- _GIVEN PASSAGE_
....

2. The constitutional right of the Applicant to trial in accordance with law is breached in that his ability to properly defend himself has been severely prejudiced by the delay and omissions of the respondent, namely;
(a) The delay of 8 years is excessive and constitutes unconscionable delay in all the circumstances.
(b) The recollection of the Applicant of the events of which he is accused is diminished due to the efflux of time.
3. The constitutional right of the Applicant to a trial with due expedition is breached in that the delay in bringing the matter to trial has caused excessive stress and anxiety on the part of the Applicant.
Leave granted was based on the same grounds as in the application.
The respondent opposes the relief sought on the following grounds:
1. It is denied there has been a breach of the constitutional right of the applicant to a trial with due expedition.
2. It is denied that the respondent has been guilty of excessive prosecutorial delay in all the circumstances of the case.
3. It is denied that the constitutional right of the applicant to trial in accordance with law has been breached.
4. It is denied that the applicant's ability to defend himself has been severely prejudiced.
5. It is denied that the applicant's ability to properly defend himself has been severely prejudiced.
6. It is denied that the respondent has been guilty of delay or omissions.
7. It is denied that the applicant has suffered any or any genuine specific prejudice relevant to these proceedings which would render him unable to fully defend the criminal proceedings, the subject matter of these proceedings.
8. The District Court has already adjudicated on the issue of delay and held against the Applicant and accordingly, this matter is res judicata.
9. The applicant has failed to act promptly in bringing these proceedings and has been guilty of delay. He has failed to show any reason as to why having been returned for trial on the 25th March, 2002, he did not bring an application for leave to apply for judicial review until the 21st July, 2003 in particular in circumstances where the accused'' trial was already listed for hearing on the 10th February, 2003, and then re-listed for hearing for the 1st July, 2003.
10. It is denied that the Applicant is entitled to an order of Prohibition against the respondent from proceeding with the criminal proceedings the subject matter of these proceedings.
11. It is denied that the Applicant is entitled to an injunction restraining the respondent from proceeding with the criminal proceedings the subject matter of these proceedings.
12. It is denied that the Applicant is entitled to the relief claimed nor any other relief.

....

- _SHORT EXERCISE A_
Rewrite the paragraph of the judgment excerpt that begins "9. The applicant has failed to act promptly" as a short list, keeping its main facts.
- _SHORT EXERCISE B_
Answer these questions from the judgment excerpt:
(i) How many years of delay does the Applicant call excessive?
(ii) Which court does the respondent say has already ruled on the issue of delay?
(iii) On what date was the trial first listed for hearing?
The data that follows comes from a separate source.

- _DATA SUPPLIED_
....

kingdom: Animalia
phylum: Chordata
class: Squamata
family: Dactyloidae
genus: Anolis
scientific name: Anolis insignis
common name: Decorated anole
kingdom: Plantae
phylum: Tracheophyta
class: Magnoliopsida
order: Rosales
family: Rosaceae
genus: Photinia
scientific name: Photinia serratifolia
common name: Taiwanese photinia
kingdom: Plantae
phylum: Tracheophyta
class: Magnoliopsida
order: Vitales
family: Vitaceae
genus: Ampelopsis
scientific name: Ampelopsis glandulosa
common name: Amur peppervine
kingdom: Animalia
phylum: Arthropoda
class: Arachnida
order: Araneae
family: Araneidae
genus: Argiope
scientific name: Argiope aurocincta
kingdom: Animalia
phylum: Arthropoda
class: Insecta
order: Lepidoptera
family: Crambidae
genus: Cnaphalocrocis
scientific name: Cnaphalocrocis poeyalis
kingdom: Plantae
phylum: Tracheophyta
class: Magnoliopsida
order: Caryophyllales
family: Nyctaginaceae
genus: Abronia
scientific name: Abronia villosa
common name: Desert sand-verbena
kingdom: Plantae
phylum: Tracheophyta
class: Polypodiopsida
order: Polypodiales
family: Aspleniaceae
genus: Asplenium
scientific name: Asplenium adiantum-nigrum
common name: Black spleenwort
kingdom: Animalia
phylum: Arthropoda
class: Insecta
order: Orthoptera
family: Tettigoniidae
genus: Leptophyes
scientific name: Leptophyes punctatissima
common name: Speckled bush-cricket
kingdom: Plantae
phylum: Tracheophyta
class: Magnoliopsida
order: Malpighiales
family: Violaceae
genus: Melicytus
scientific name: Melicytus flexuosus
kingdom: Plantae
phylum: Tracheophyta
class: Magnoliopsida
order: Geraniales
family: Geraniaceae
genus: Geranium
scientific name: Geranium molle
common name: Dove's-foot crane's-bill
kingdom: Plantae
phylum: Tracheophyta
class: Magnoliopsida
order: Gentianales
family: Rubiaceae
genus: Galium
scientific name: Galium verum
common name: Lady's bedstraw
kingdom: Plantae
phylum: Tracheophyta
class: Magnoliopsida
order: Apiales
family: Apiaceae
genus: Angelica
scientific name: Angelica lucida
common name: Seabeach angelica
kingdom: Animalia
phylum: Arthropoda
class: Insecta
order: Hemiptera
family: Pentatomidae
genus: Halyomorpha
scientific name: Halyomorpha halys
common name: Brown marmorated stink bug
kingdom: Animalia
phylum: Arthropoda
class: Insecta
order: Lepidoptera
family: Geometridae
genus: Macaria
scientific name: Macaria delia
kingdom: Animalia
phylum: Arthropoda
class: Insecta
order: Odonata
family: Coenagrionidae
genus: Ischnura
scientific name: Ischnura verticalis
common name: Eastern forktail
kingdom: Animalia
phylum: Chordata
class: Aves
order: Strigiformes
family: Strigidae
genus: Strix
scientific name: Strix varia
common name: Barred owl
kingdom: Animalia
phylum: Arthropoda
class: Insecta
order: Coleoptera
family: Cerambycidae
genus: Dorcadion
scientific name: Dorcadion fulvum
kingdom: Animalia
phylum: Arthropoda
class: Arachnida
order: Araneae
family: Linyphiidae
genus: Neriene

....

- _COMPLETE OUTPUT A_
- The applicant did not act promptly in bringing these proceedings and has been guilty of delay.
- He gave no reason why, after being returned for trial on the 25th March, 2002, he waited until the 21st July, 2003 to apply for leave to apply for judicial review.
- This is especially so because his trial was already listed for hearing on the 10th February, 2003, and then re-listed for the 1st July, 2003.

- _COMPLETE OUTPUT B_
(i) 8 years
(ii) The District Court
(iii) The 10th February, 2003